Excerpted from “The Alder Fork--A Fishing Idyll”
“Time to be at it now--they will soon stop rising. I wade waist deep to head of navigation., poke my head insolently into the shaking alder, and look within. Jungle is right! A coal-black hole above, so canopied in greenness you could not wave a fern, much less a rod, above its rushing depths. And there, almost rubbing his ribs against the dark bank, a great trout rolls lazily over as he sucks down a passing bug.
Not a chance to stalk him, even with the lowly worm. But twenty yards above, I see bright sunshine on the water--another opening. Fish a dry fly downstream? It cannot, but must, be done. I retreat and climb the bank.

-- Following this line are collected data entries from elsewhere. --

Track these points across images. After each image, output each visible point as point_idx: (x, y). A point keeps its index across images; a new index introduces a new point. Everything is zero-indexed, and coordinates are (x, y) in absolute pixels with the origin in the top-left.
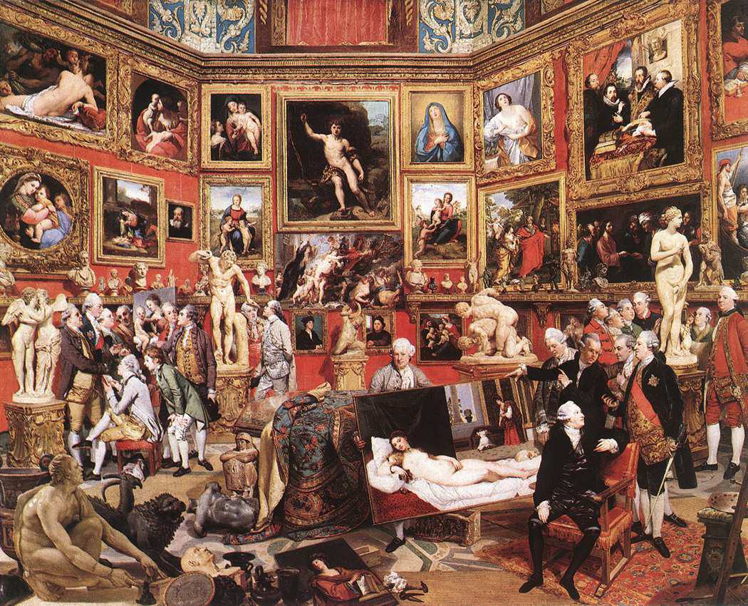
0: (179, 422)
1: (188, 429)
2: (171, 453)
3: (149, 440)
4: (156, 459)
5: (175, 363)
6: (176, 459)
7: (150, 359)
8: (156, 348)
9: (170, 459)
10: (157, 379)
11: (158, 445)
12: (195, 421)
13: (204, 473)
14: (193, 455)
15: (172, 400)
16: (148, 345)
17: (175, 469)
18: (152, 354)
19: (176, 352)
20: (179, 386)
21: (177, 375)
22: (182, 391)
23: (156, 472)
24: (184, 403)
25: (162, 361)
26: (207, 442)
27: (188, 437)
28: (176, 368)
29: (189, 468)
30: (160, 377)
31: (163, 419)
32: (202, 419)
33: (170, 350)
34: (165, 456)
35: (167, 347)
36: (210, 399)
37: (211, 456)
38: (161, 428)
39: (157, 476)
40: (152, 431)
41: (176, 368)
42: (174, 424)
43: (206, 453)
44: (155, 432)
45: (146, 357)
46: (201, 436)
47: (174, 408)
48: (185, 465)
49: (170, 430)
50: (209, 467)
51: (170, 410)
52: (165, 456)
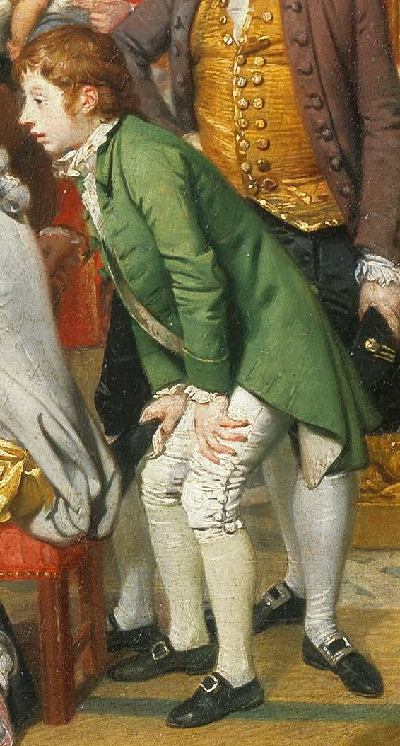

Neck deep in jewelweed and nettles, I detour through the alder thicket to the opening above. With cat like care not to roil his majesty’s bath, I step in, and stand stock-still for five minutes to let things calm down. The while, I strip out, oil, dry, and coil upon my left hand thirty feet of line. I am that far above the portal to the jungle.
Now for the long chance! I blow upon my fly to give it one last fluff, lay it on the stream at my feet, and quickly pay out coil after coil. Then, just as the line straightens out and the fly is sucked into the jungle, I walk quickly downstream, straining my eyes into the dark vault to follow its fortunes. A fleeting glimpse or two as it passes a speck of sunlight shows it still rides clear. It rounds the bend. In no time--long before the roil of my walking has betrayed the ruse--it reaches the black pool. I hear, rather than see, the rush of the great fish; I set hard, and the battle is on.
No prudent man would risk a dollar’s worth of fly and leader pulling a trout upstream through giant tooth-brush of alder stems comprising the bend of that creek. But, as I said, no prudent man is a fisherman. By and by, with much cautious unraveling, I got him up into open water, and finally aboard the creel.”